Liputan6.com, Yogyakarta - Halalbihalal menjadi salah satu tradisi yang kerap dilakukan saat Idulfitri atau Lebaran. Dalam pelaksanaannya, setiap umat muslim akan saling bermaaf-maafan di hari raya setelah melaksanakan ibadah puasa Ramadan.
Halalbihalal biasanya dilakukan antar keluarga. Setelah itu, mereka akan saling berkunjung ke rumah tetangga untuk halalbihalal sekaligus silaturahmi.

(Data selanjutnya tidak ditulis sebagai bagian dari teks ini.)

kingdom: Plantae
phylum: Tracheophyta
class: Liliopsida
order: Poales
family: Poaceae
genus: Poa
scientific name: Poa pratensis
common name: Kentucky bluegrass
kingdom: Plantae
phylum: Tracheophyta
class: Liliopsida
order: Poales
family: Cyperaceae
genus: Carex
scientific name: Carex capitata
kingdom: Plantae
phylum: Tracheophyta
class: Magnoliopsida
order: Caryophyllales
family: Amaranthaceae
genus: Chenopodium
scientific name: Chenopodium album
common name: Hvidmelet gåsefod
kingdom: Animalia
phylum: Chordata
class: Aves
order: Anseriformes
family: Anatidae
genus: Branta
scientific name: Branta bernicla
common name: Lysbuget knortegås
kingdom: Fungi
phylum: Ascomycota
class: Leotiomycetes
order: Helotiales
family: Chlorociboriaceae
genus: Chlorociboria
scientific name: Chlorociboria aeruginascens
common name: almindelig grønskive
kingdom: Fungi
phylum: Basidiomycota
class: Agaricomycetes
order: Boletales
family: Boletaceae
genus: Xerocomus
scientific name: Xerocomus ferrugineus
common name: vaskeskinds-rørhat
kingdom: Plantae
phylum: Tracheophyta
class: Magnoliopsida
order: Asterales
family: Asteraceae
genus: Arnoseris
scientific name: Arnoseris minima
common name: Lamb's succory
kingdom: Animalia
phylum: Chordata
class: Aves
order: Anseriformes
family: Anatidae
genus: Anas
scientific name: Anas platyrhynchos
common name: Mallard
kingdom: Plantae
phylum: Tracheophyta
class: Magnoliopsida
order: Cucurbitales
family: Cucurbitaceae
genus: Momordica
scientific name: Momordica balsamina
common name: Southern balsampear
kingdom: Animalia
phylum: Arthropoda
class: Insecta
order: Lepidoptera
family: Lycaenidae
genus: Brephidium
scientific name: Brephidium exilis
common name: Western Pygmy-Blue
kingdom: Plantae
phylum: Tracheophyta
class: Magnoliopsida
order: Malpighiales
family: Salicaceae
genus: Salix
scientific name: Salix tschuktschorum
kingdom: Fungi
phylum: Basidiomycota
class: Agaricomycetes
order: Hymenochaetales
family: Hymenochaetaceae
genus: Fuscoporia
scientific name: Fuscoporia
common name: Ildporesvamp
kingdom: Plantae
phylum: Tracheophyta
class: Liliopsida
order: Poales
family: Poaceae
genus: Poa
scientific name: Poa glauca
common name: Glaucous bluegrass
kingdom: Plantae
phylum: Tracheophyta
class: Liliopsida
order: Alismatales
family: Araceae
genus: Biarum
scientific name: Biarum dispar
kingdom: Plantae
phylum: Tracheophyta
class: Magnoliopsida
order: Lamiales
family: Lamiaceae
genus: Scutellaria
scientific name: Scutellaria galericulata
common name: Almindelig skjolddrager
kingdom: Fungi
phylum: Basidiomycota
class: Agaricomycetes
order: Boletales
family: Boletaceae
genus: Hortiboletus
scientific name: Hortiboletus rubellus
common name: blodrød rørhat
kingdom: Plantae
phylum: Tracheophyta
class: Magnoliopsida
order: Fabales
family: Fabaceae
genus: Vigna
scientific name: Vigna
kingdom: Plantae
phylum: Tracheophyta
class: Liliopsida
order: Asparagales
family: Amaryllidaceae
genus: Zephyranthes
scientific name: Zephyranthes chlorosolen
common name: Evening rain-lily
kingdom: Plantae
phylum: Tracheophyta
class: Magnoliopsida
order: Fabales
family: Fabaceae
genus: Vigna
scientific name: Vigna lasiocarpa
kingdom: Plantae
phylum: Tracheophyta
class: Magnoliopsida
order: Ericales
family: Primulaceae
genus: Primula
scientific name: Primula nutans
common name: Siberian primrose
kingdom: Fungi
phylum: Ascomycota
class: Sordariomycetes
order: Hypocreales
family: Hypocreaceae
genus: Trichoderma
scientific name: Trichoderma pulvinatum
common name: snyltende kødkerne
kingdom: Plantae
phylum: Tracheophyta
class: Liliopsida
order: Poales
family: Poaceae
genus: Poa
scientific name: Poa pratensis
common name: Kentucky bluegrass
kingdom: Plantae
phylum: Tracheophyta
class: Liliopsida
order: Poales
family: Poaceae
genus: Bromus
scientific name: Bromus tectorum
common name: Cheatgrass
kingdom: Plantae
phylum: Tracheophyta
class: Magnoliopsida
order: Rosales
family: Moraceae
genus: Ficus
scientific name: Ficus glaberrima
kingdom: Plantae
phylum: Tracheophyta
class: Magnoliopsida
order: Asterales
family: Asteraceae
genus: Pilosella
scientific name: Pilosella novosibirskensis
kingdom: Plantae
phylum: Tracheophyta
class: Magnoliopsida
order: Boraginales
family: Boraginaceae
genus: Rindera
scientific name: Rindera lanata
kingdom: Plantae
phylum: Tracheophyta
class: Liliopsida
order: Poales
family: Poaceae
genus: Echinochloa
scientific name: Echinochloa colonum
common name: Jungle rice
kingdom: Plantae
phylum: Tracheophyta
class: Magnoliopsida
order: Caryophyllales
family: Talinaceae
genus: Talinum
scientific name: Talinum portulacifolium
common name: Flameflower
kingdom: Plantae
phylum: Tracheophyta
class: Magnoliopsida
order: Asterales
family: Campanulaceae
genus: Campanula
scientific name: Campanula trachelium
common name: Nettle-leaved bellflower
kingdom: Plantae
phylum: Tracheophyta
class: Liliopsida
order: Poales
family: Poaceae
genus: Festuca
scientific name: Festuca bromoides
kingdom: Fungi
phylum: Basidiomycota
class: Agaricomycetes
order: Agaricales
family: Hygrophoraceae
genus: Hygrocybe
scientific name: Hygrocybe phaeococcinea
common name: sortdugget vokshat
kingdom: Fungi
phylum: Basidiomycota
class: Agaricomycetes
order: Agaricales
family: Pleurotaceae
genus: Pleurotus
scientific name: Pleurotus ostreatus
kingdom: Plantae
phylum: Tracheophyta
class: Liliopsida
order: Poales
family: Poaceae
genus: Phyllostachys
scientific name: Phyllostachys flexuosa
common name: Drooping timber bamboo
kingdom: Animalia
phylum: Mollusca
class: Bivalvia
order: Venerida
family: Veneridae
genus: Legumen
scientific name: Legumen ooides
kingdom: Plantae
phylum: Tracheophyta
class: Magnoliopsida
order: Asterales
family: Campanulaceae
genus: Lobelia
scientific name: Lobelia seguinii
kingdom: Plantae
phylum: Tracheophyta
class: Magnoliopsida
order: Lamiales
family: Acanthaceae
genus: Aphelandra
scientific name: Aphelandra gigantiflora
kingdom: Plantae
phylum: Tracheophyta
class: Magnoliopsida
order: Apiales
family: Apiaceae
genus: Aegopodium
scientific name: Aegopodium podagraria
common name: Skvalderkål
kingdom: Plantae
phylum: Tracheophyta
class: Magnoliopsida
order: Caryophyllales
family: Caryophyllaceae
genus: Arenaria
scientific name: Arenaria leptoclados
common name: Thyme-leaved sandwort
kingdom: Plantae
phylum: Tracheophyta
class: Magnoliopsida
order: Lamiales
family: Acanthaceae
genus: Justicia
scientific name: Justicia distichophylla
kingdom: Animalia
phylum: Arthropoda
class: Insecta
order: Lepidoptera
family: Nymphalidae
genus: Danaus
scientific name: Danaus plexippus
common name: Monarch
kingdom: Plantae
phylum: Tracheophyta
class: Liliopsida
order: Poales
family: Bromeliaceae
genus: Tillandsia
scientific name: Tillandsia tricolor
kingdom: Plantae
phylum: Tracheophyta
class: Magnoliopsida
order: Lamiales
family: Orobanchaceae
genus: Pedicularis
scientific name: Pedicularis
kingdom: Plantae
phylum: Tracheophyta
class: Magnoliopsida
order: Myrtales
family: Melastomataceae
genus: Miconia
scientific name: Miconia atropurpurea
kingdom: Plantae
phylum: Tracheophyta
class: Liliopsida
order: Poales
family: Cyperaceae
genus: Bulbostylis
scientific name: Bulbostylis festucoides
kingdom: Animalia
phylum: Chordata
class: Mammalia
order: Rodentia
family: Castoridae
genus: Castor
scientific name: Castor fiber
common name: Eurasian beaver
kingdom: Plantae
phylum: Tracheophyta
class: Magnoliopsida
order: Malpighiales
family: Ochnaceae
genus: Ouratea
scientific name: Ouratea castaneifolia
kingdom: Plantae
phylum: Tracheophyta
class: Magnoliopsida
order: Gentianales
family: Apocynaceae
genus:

Mengutip dari kemenkopmk.go.id, halalbihalal tak hanya menjadi tradisi untuk saling memaafkan, tetapi juga menjadi ajang open house. Istilah halalbihalal sebenarnya berasal dari kata serapan halal dengan sisipan bi yang dalam bahasa Arab berarti dengan.
Advertisement
Meski diambil dari bahasa Arab, tradisi ini sebenarnya dibuat di Indonesia. Kata Halalbihalal bahkan sudah dibakukan dalam KBBI yang berarti hal maaf-memaafkan setelah menunaikan ibadah puasa Ramadan yang juga diartikan sebagai bentuk silaturahmi.
Baca Juga
Konon, sejarah halalbihalal atau tradisi serupa halalbihalal diyakini sudah ada sejak masa Mangkunegara I atau yang dikenal dengan Pangeran Sambernyawa. Saat itu, Pangeran Sambernyawa mengadakan pertemuan antara raja dengan para punggawa dan prajurit secara serentak di balai istana setelah salat Idulfitri.
Hal itu dilakukan untuk menghemat waktu, tenaga, pikiran, dan biaya. Pada pertemuan ini, diadakanlah tradisi sungkem atau saling memaafkan.
Seluruh punggawa dan prajurit dengan tertib sungkem kepada raja dan permaisuri. Apa yang dilakukan oleh Pangeran Sambernyawa itu kemudian ditiru oleh organisasi-organisasi Islam dengan istilah halalbihalal.
Sementara itu, ada beberapq versi lain yang menyebutkan tentang asal-usul halalbihalal. Versi pertama menyebutkan bahwa stilah halalbihalal berasal dari kata alal behalal dan halal behalal dalam kamus Jawa-Belanda karya Dr Th Pigeaud 1938.
Dalam kamus ini, alal behalal berarti dengan salam (datang, pergi) untuk memohon maaf atas kesalahan kepada orang lebih tua atau orang lainnya setelah puasa (Lebaran, Tahun Baru Jawa). Sementara halal behalal diartikan sebagai dengan salam (datang, pergi) untuk saling memaafkan di waktu Lebaran.
Konon, istilah ini bermula dari pedagang martabak asal India di Taman Sriwedari Solo di era sekitar 1935-1936. Saat itu, martabak tergolong makanan baru bagi masyarakat Indonesia.
Pedagang martabak yang dibantu pembantu primbuminya mempromosikan dagangannya dengan kata-kata, "Martabak Malabar, halal bin halal, halal bin halal". Sejak saat itu, istilah halalbehalal mulai populer di kalangan masyarakat Solo.
Masyarakat kemudian menggunakan istilah ini untuk menyebutkan kegiatan pergi ke Sriwedari di hari Lebaran atau silaturahmi di hari Lebaran. Kegiatan halalbihalal kemudian berkembang menjadi acara silaturahmi saling bermaafan saat Lebaran.
Versi lain menyebutkan, asal-usul halalbihalal berasal dari KH Abdul Wahab Hasbullah pada 1948. Ia merupakan seorang ulama pendiri Nahdatul Ulama.
KH Wahab memperkenalkan istilah halalbihalal pada Bung Karno sebagai cara silaturahmi antar-pemimpin politik yang pada saat itu masih memiliki konflik. Atas saran tersebut, pada Hari Raya Idulfitri 1948, Bung Karno mengundang seluruh tokoh politik untuk datang ke Istana Negara.
Bung Karno menggelar silaturahim yang diberi judul Halalbihalal. Dalam kegiatan tersebut, para tokoh politik akhirnya duduk satu meja.
Mereka pun mulai menyusun kekuatan dan persatuan bangsa ke depan. Sejak saat itu, berbagai instansi pemerintah di masa pemerintahan Bung Karno menyelenggarakan halalbihalal.
Halalbihalal kemudian diikuti masyarakat Indonesia secara luas, terutama masyarakat muslim di Jawa sebagai pengikut para ulama. Hingga kini, halalbihalal menjadi tradisi yang selalu ada saat Idulfitri tiba.